Re: Filesize limitation

Kristian Koehntopp (kris@koehntopp.de)
Wed, 5 Nov 1997 18:45:04 +0100 (CET)


In netuse.lists.linux-kernel you write:
>How difficult would it be to upgrade this to a ext3 filesystem with
>32 bits reserved for gid and uid, and 64 bits for length and block count?:

It is possible, but it would make the on-disk inode slightly
larger than 128 byte, so there is about 100 unused bytes per
inode. These bytes could be used otherwise (more direct blocks,
for example), which would be a very traditional and evolutionary
approach to the problem of large files. Such an ext3 would
relate to ext2 as xiafs relates to minixfs: It simply extends
the existing structures, but does nothing to improve the
infrastructure.

Or one could go the whole way and change the way the file system
organizes blocks on disk completely. Thinking this to an end,
with large files and large numbers of files and large direcories
in mind, brings us straight into a wonderful world of extents,
trees and multiple locks per file. See NTFS and the code of von
Loewis or reiserfs for some examples of tree based file systems.
Or have a look at Silicon Graphics XFS, which does a whole lot
for handling files in the TB range (or a TB range number of
small files - you choose) (*1).

SGI was even more radical in their changes, if I understood
their paper (*2) correctly: They found that the current
structure of their buffer cache, where caches blocks are tagged
with major:minor:block#-Tags, did not suit them well. Their
problem was the use of block#s to access the cache, because that
forced early layout decisions on file writes.

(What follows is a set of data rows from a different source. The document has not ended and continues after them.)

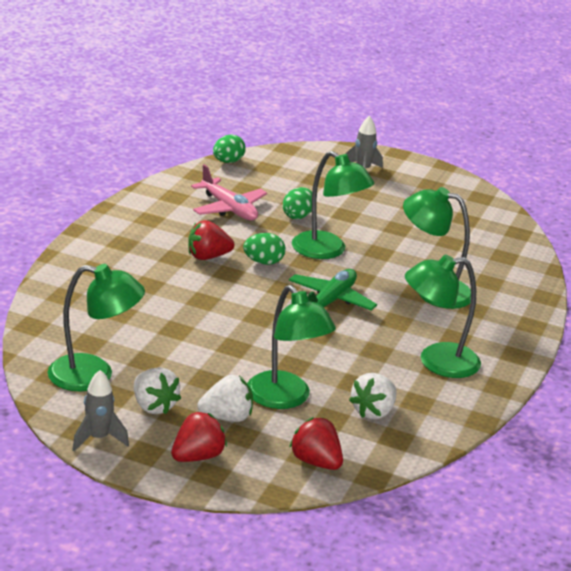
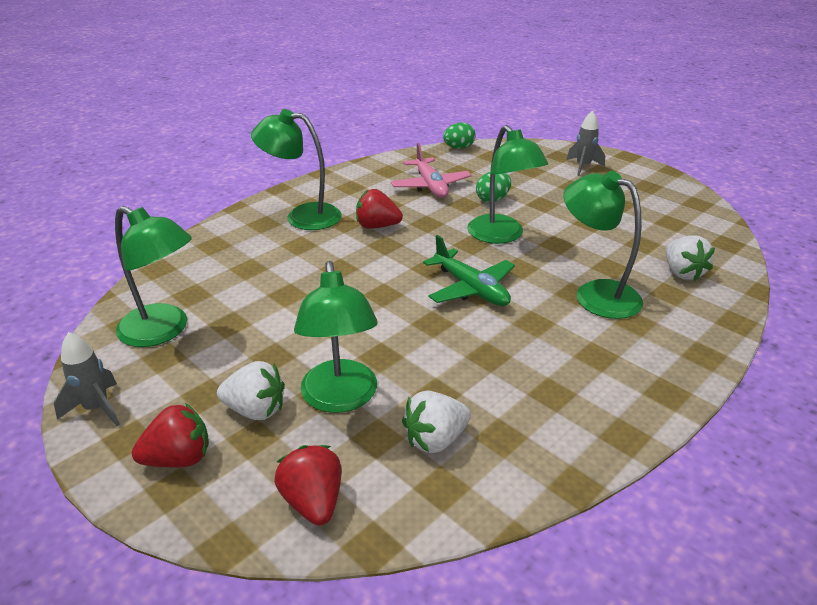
camera: 25 degrees right, 5 degrees up
white strawberry [134,367,181,415] -> white strawberry moved to [666,235,715,281]
green egg [243,233,285,265] -> none
green plane [289,269,377,314] -> green plane turned 90 degrees clockwise [423,235,515,306]
green lamp [405,254,481,378] -> green lamp moved to [251,109,342,230]

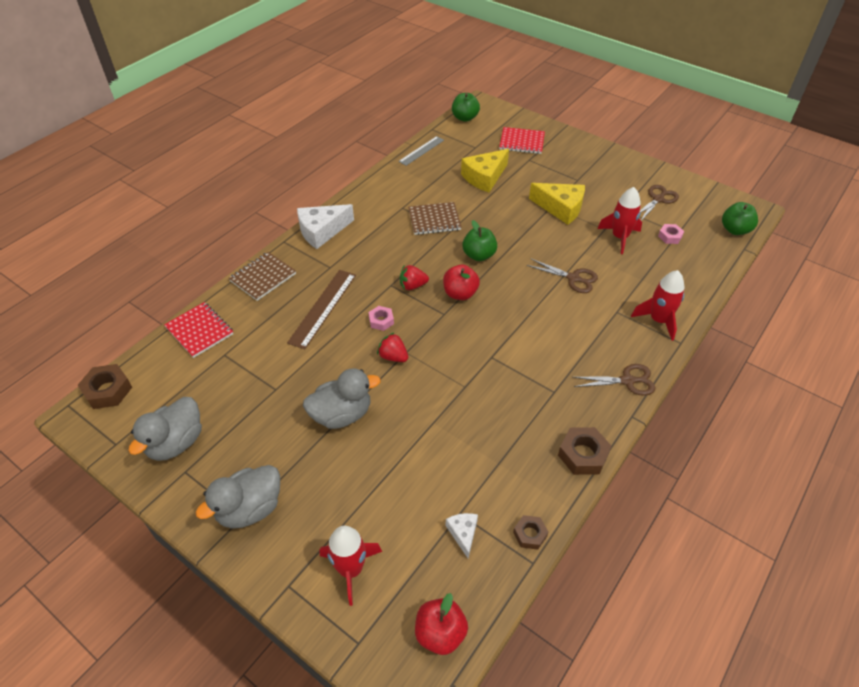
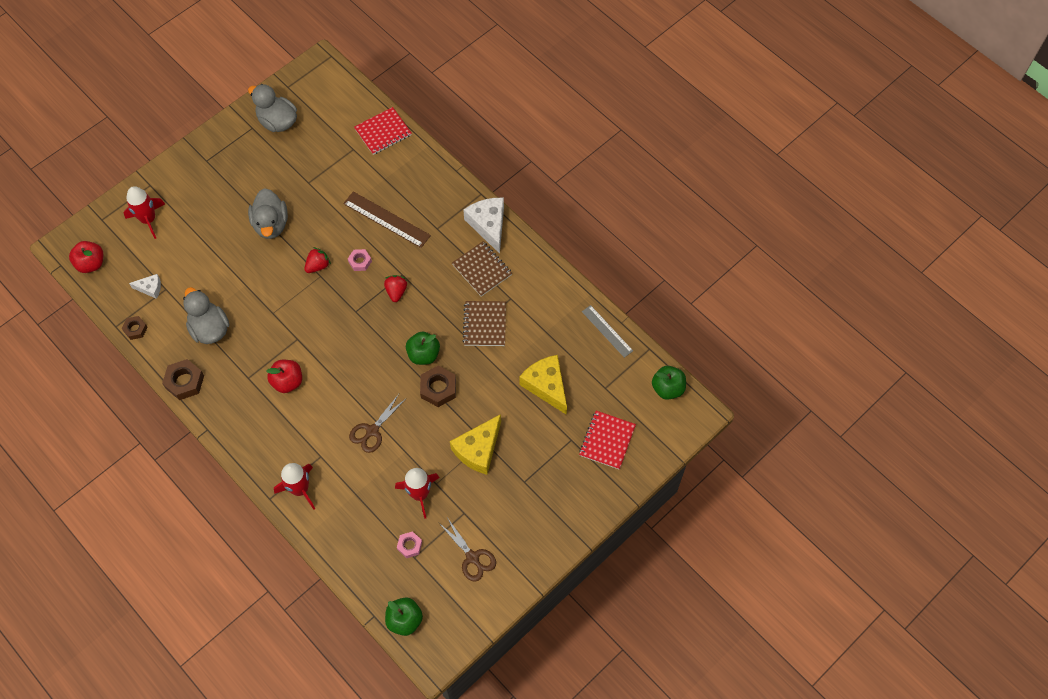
camera: 100 degrees right, 15 degrees up
brown nut [78,364,132,409] -> brown nut moved to [420,366,456,407]
grey duck [196,465,280,529] -> grey duck moved to [183,287,229,344]
brown notebook [229,252,296,301] -> brown notebook moved to [452,241,512,296]
red apple [443,265,480,300] -> red apple moved to [267,360,302,393]
brown scissors [573,364,656,396] -> none

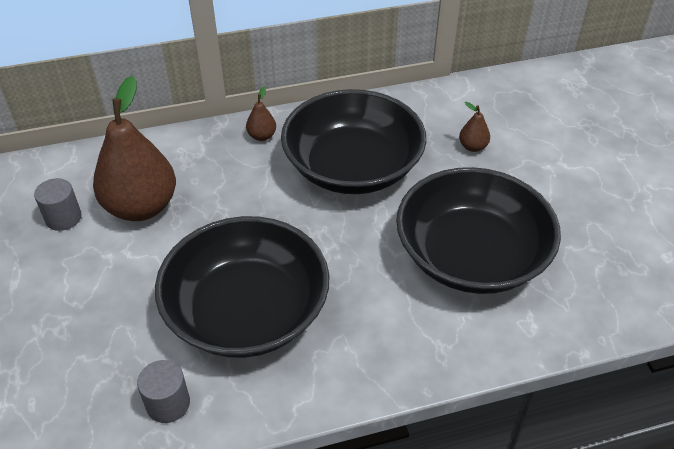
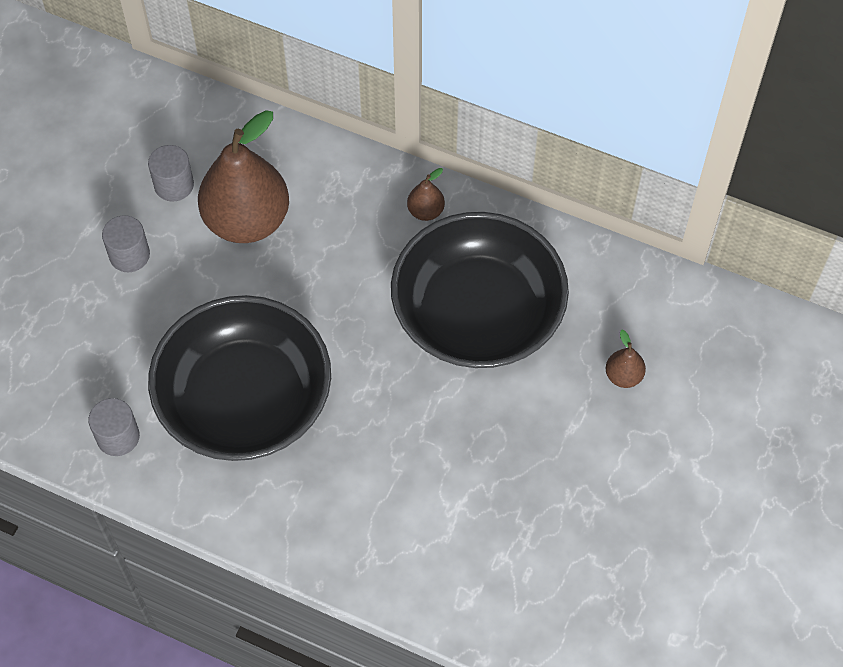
camera: 40 degrees right, 15 degrees up
black bowl [396,167,561,294] -> none
none -> grey cylinder [102,215,150,272]

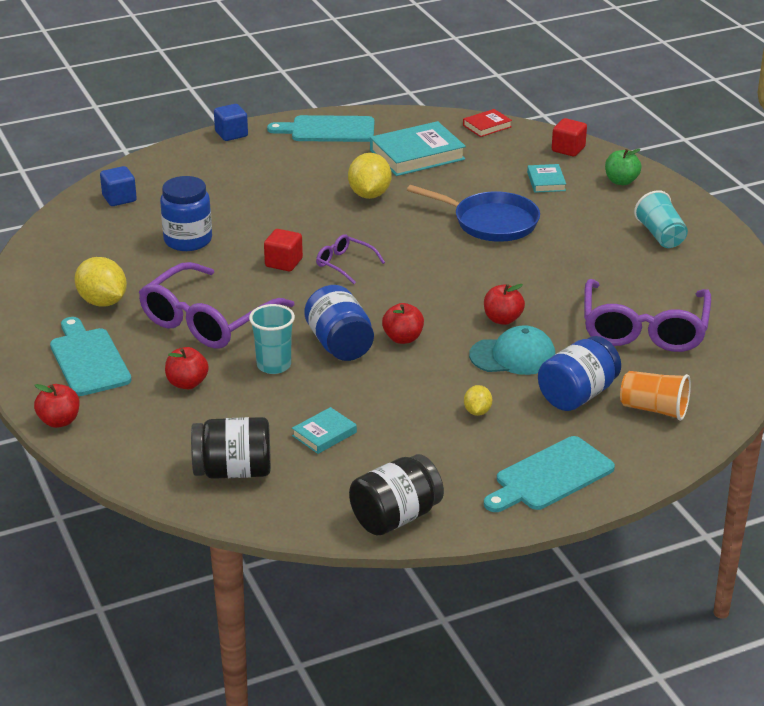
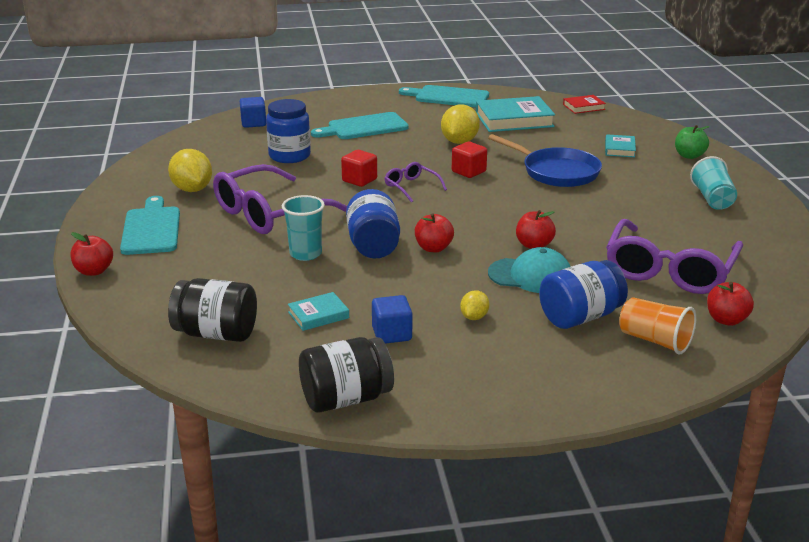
camera: 15 degrees right, 5 degrees down
red apple [165,347,209,389] -> red apple moved to [707,282,754,326]
blue cube [214,104,248,141] -> blue cube moved to [372,295,412,344]
turquoise cutting board [484,436,615,512] -> turquoise cutting board moved to [311,112,409,139]
red cube [552,118,587,156] -> red cube moved to [452,142,487,178]

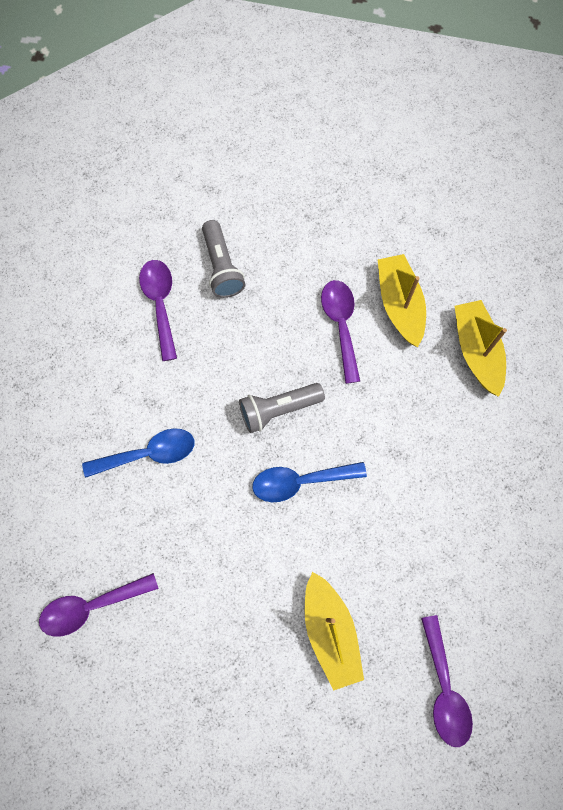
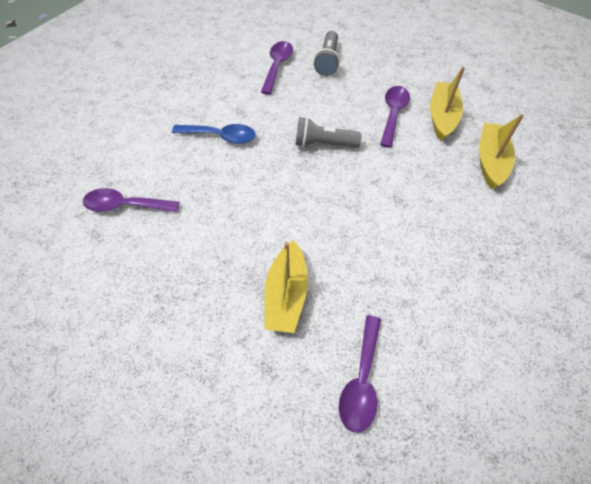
camera: 25 degrees right, 15 degrees down
blue spoon [252,462,367,502] -> none

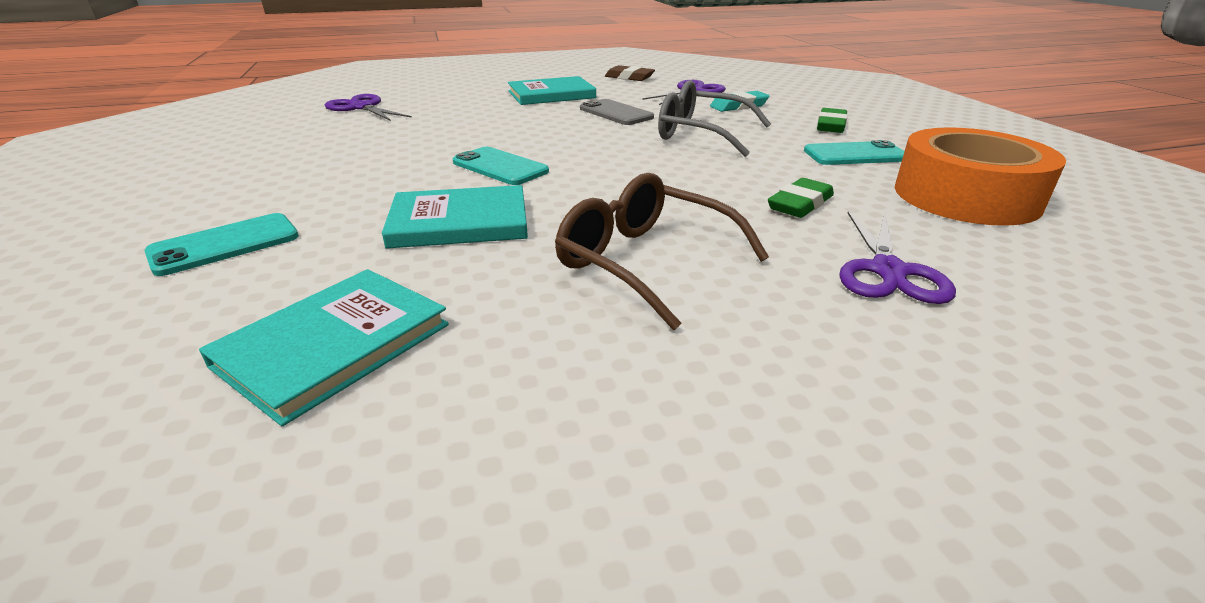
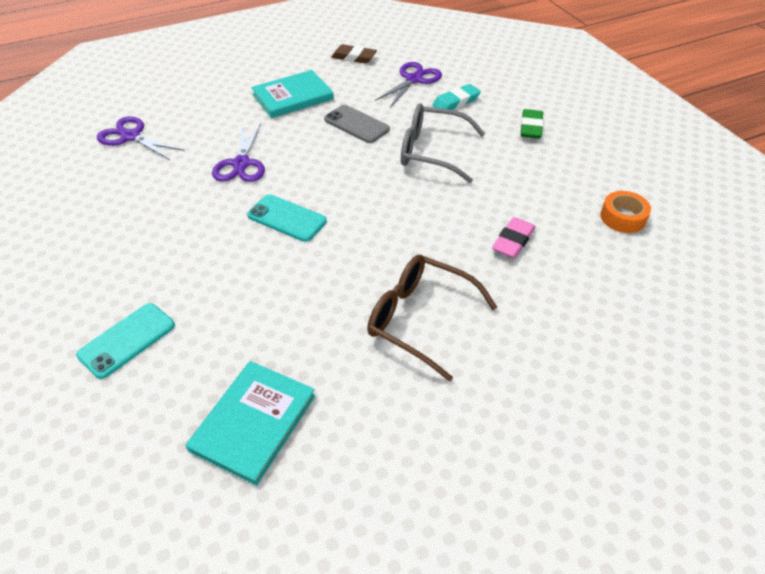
camera: 10 degrees left, 15 degrees up
turquoise book [382,185,528,249] -> none
green eraser [768,178,834,218] -> pink eraser [492,217,535,258]
turquoise phone [804,140,905,165] -> none
purple scissors [839,212,956,304] -> purple scissors moved to [212,123,265,182]
orange tape [895,127,1066,226] -> orange tape [601,191,651,233], size x0.48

For example, when a file is being extended, a new block has to
be allocated for that file in the cache and the cache page will
be tagged with an absolute block number in that partition - the
system has to determine where to place the new block on disk as
soon as the block is being allocated. At this point in time the
block is not yet written to disk nor is known if and how many
blocks will follow. For the common case where a single file is
written start to end and where that file is comparatively small,
the filesystem is forced to make layout decisions sequentially
and immediately where they could possibly be deferred and done
for the whole file or at least larger portions of it.

If the cache pages were tagged with maj:min:ino#:rel_block#
instead (or additionally), pages could be placed into the buffer
cache without the need to determine their physical position on
disk, yet. When the cache is being flushed, its contents could
be sorted by ino# and then by rel_block#. It would be relatively
easy to determine extents (start_block#, length) of blocks
belonging to the same file, which could then be placed into
appropriately sized extents of free blocks on disk.

This leaves us with the problem of finding appropriately sized
extents, which is difficult to solve with block bitmaps: Find
the smallest extent of free blocks which is large enough to hold
the required number of blocks. If there are multiple extents of
that size, choose the nearest one (If there isn't one, break up
your extent into smaller extents and place them individually,
that is, fragment your file). With bitmaps, this is a
complicated and slow searching operation, counting adjacent runs
of free bits. But since in XFS all data structures are trees,
free space is organized in a tree of extents, which is indexed
by extent size and extent starting block. Finding the required
extent is easy with such a data structure.

Sorry for boring you all to death with theoretical ideas instead
of proven code - I just wanted to illustrate that the proper
solution of the very large file problem is more complex than
just widening a few fields in a structure on disk.

Kristian

(*1) SGI quotes one configuration based on a challenge with 24
SCSI controllers driving 24 RAID arrays with a single,
array spanning XFS filesystem. This installation was able
to draw a sustained data stream of some 380 MB/sec
(Megabytes per second, sustained, not peak) from their
disks using four concurrent threads written in C, reading
via regular filesystem system calls. Quite impressive, I
think.

(*2) Sweeney, "Scalability in the XFS File System", presented at
the 1996 USENIX tech conference (quoted from memory).